Rather than a laundry list of papers, I thought I would comment on some trends that I observed at NIPS this year.

Deep Learning is Back

For the true faithful deep learning never left, but for everybody else several recent developments have coalesced in their favor.

First, data sets have gotten bigger. Bigger data sets mean more complex model families can be considered without overfitting. Once data sets get too big than computational constraints come into play, but in the zone of 105 to 106 rows and 102 to 103 columns deep learning computational costs are tolerable, and this zone contains many data sets of high economic value.

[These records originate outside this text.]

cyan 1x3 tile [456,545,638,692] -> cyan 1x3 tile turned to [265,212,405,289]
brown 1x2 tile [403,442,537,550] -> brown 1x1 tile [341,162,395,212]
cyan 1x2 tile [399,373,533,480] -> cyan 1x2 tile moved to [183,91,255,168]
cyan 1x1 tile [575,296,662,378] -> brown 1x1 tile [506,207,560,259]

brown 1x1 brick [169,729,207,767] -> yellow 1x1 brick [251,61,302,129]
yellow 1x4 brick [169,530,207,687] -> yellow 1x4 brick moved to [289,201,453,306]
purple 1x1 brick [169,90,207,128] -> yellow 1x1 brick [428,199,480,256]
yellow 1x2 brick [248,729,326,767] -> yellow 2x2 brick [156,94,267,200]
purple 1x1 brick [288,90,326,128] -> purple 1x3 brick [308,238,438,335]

Second, data sets have gotten more public. Call this the Kaggle effect if you will, although purely academic projects like ImageNet are also important. Once larger interesting data sets are public meaningful technique comparisons are possible. Here's a quick paper reading hint: that section of the paper that talks about how the approach of the paper is better than all the other approaches, you can skip that section, because the numbers in that section are subject to a particular selection pressure: the authors keep experimenting with their technique until it is demonstrably better, while they do not apply the same enthusiasm to the competitive techniques. On the other hand if there is a situation where the proponents of technique A push as hard as they can on a data set, and proponents of technique B push as hard as they can on a data set, then knowing who does better is more interesting. The deep learning community benefits from these kinds of match-ups because, at the end of the day, they are very empirically oriented.

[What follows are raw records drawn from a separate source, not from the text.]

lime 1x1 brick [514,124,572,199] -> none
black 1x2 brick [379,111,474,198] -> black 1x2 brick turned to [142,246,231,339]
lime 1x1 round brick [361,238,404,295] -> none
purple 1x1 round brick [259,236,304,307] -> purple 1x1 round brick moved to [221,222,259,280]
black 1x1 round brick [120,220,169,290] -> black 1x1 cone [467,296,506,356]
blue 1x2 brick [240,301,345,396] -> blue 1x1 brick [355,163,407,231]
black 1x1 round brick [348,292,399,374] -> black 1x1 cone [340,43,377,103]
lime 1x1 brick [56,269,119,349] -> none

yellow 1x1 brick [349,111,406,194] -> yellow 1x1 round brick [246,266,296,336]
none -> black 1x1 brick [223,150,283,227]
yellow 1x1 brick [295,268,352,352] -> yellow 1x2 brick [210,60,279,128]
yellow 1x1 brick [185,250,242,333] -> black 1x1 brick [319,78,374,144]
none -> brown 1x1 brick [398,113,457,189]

Third, data sets have gotten more diverse. Linear methods work well if you have enough intuition about the domain to choose features and/or kernels. In the absence of domain knowledge, nonconvex optimization can provide a surrogate.

These trends are buoyed by the rise of multicore and GPU powered computers. While deep learning is typically synonymous with deep neural networks, we can step back and say deep learning is really about learning via nonconvex optimization, typically powered by SGD. Unfortunately SGD does poorly in the distributed setting because of high bandwidth requirements. A single computer with multicores or multiple GPU cards is essentially a little cluster with a high-speed interconnect which helps workaround some of the limitations of SGD (along with pipeling and mini-batching). I think the near-future favors the GPU approach to deep learning over the distributed approach (as exemplified by DistBelief), since there is economic pressure to increase the memory bandwidth to the GPU for computer gaming. I'm partial to the distributed approach to deep learning because in practice the operational store of data is often a cluster so in situ manipulations are preferable. Unfortunately I think it will require a very different approach, one where the nonconvexity is chosen with the explicit design goal of allowing efficient distributed optimization. Until there's a breakthrough along those lines, my money is on the GPUs.

Probabilistic Programming

Probabilistic programming is a style of modeling in which users declaratively encode a generative model and some desired posterior summaries, and then a system converts that specification into an answer.
Declarative systems are the paragon of purity in computer science. In practice declarative systems face adoption hurdles because unless the domain in question is well-abstracted, end users inevitably find the limitation of the domain specific language unbearable. When the domain is well-abstracted, declarative systems can thrive if there are broadly applicable general strategies and optimizations, because even the most experienced and talented programmer will find the declarative framework more productive (at the very least, for prototyping, and quite possibly for finished product).

So here's some good news: for Bayesians a large amount of machine learning is well-abstracted as posterior summarization via Monte Carlo. Furthermore, the no u-turn sampler looks like a broadly applicable strategy, and certain other techniques like automatic differentiation and symbolic model simplification offer the promise of both correctness and (relative) speed. Overall, then, this looks like a slam dunk.

Spectral Methods for Latent Models

I blogged about this extensively already. The tl;dr is that spectral methods promise more scalable latent model learning by eliding the E-step. In my experience topic models extract great features for subsequent supervised classification in many domains (not just text!), so this is an exciting development practically speaking. Also, the view of topic models as extracting higher-order moment eigenvalues gives some intuition about why they have broad utility.


  1. Wrt "On the other hand if there is a situation where the proponents of technique A push as hard as they can on a data set, and proponents of technique B push as hard as they can on a data set, then knowing who does better is more interesting." ... It is noticeable in the Kaggle competitions that very little separates the top set of winners. In fact, *most* winners use a rich set of features and an ensemble method usually Random Forest. If they aren't already doing so, most competitors will adopt the same strategy (as the goal is to win the competition), with the outcome that the number of competitors with similar results will increase.

    1. Agreed that ensembles typically win by small margins. That is why it was so dramatic that the deep learning team *crushed* the field on the Merck contest. They claimed in their NIPS presentation that in hindsight they didn't need the ensemble and the deep network alone was sufficient to win (not knowing that, and wanting to win, they of course submitted an ensemble).

      And as you say, going forward, everybody will presumably be including similar techniques into their submission ensembles.